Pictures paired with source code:
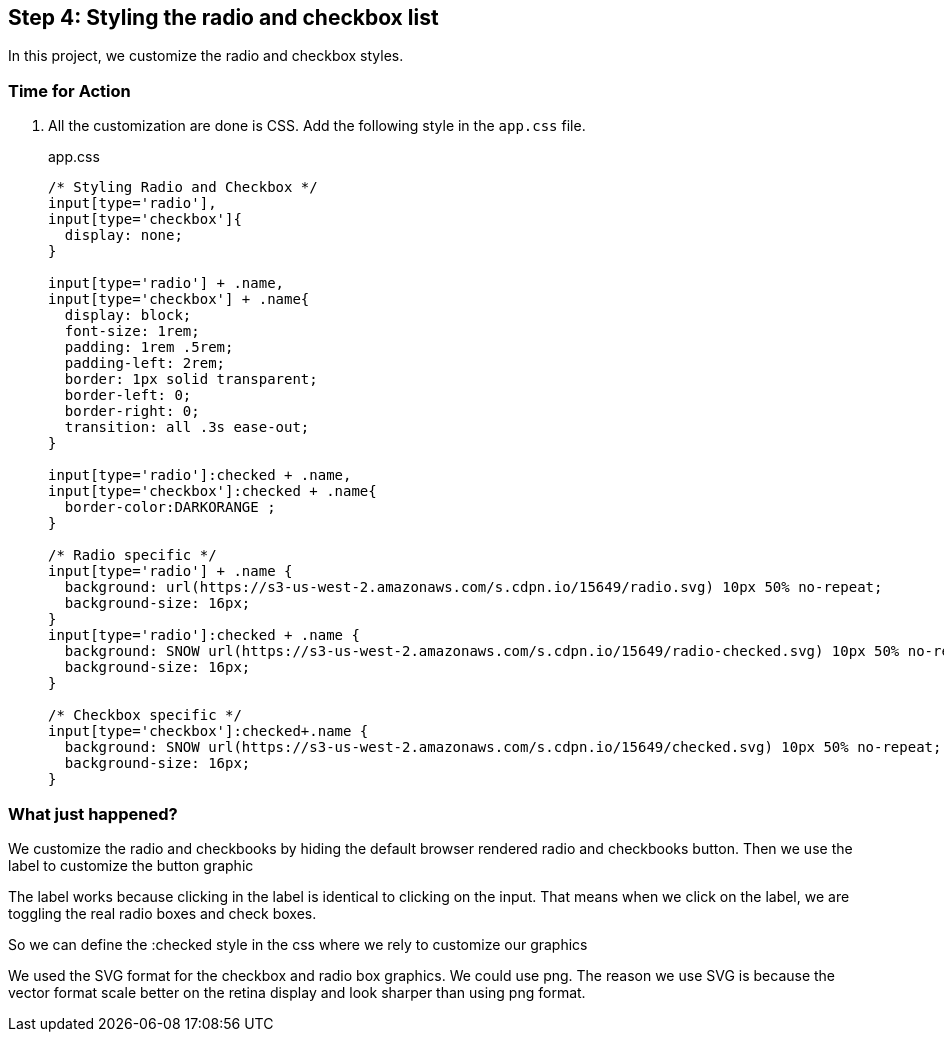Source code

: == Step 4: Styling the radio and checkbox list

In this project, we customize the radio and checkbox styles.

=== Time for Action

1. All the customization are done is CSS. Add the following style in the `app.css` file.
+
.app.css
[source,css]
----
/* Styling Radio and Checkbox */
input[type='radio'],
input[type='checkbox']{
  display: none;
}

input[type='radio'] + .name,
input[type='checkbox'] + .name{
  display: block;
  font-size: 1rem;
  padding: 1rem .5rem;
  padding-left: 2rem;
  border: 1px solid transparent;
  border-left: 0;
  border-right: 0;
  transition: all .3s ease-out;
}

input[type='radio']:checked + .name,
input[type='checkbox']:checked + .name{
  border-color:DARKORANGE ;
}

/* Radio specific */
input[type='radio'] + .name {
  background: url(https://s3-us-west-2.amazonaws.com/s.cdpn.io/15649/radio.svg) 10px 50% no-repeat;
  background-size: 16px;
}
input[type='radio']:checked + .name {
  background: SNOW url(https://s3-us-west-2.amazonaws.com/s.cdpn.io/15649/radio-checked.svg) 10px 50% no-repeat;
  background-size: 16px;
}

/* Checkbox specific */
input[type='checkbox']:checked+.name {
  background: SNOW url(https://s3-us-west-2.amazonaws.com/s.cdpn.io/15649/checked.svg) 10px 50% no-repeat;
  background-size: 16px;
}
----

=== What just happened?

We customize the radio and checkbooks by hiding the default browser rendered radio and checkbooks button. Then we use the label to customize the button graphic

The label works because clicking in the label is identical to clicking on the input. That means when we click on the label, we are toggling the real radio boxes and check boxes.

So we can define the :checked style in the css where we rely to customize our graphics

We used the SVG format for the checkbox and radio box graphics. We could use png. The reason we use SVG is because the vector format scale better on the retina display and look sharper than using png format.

### What the task asks
Your answer must consist solely of the lines above between the line holding "padding-left: 2rem;" and the line holding "So we can define", inclusive, copied exactly.

### Completed exercise
  padding-left: 2rem;
  border: 1px solid transparent;
  border-left: 0;
  border-right: 0;
  transition: all .3s ease-out;
}

input[type='radio']:checked + .name,
input[type='checkbox']:checked + .name{
  border-color:DARKORANGE ;
}

/* Radio specific */
input[type='radio'] + .name {
  background: url(https://s3-us-west-2.amazonaws.com/s.cdpn.io/15649/radio.svg) 10px 50% no-repeat;
  background-size: 16px;
}
input[type='radio']:checked + .name {
  background: SNOW url(https://s3-us-west-2.amazonaws.com/s.cdpn.io/15649/radio-checked.svg) 10px 50% no-repeat;
  background-size: 16px;
}

/* Checkbox specific */
input[type='checkbox']:checked+.name {
  background: SNOW url(https://s3-us-west-2.amazonaws.com/s.cdpn.io/15649/checked.svg) 10px 50% no-repeat;
  background-size: 16px;
}
----

=== What just happened?

We customize the radio and checkbooks by hiding the default browser rendered radio and checkbooks button. Then we use the label to customize the button graphic

The label works because clicking in the label is identical to clicking on the input. That means when we click on the label, we are toggling the real radio boxes and check boxes.

So we can define the :checked style in the css where we rely to customize our graphics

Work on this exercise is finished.